**What you have to do**
Transcribe every line of the material that follows without changing a word, leaving out the pictures.

-- BEGIN Exercise material --

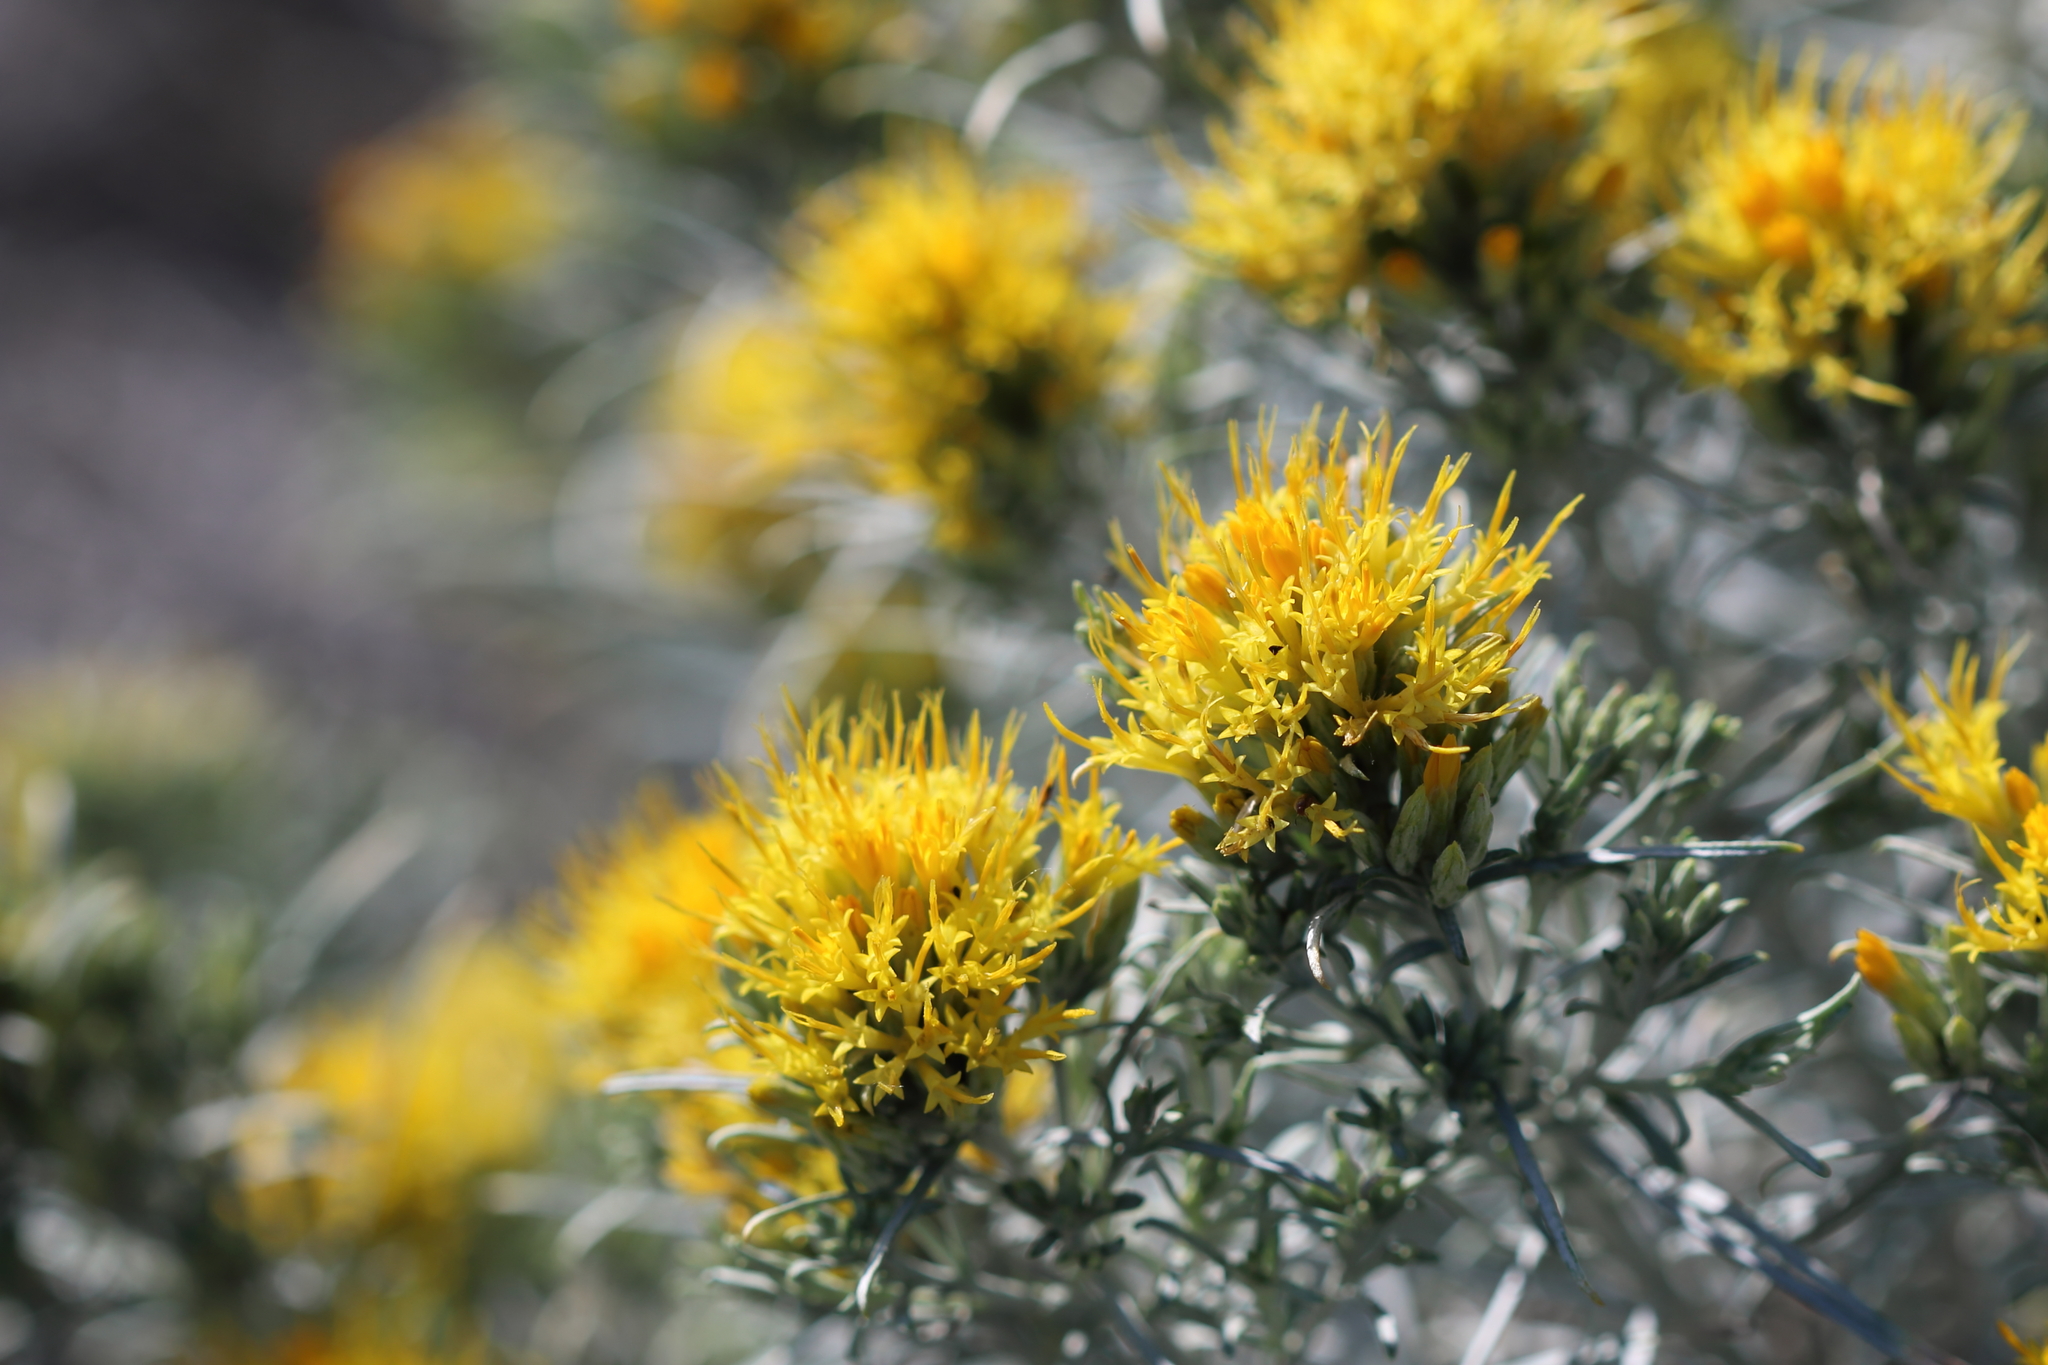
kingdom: Plantae
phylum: Tracheophyta
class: Magnoliopsida
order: Asterales
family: Asteraceae
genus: Ericameria
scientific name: Ericameria nauseosa
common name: Rubber rabbitbrush
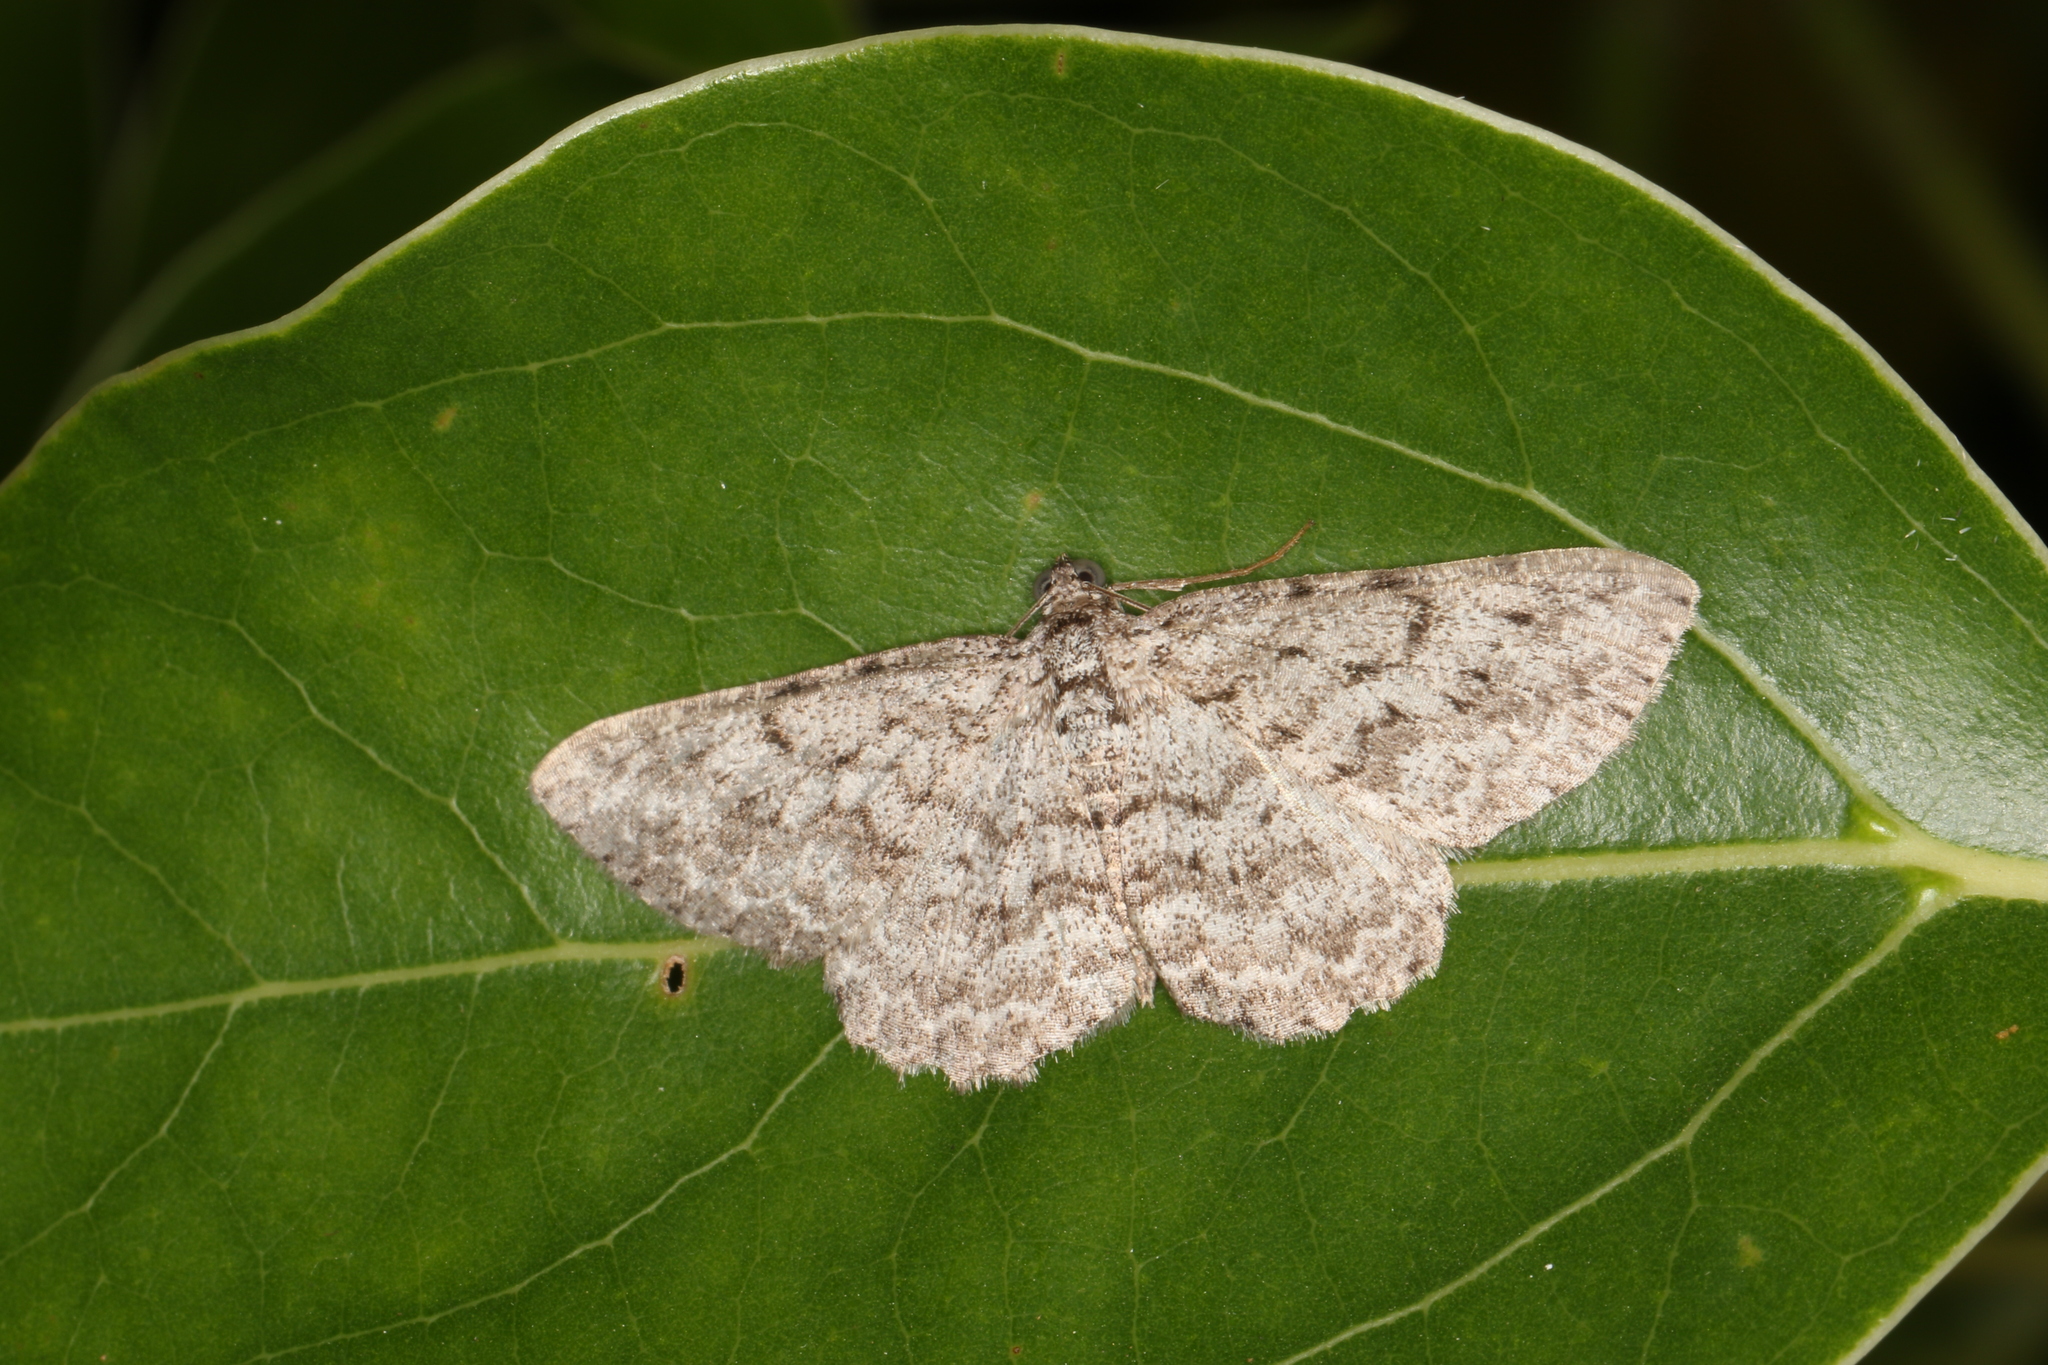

-- END Exercise material --

**Task output**
kingdom: Plantae
phylum: Tracheophyta
class: Magnoliopsida
order: Asterales
family: Asteraceae
genus: Ericameria
scientific name: Ericameria nauseosa
common name: Rubber rabbitbrush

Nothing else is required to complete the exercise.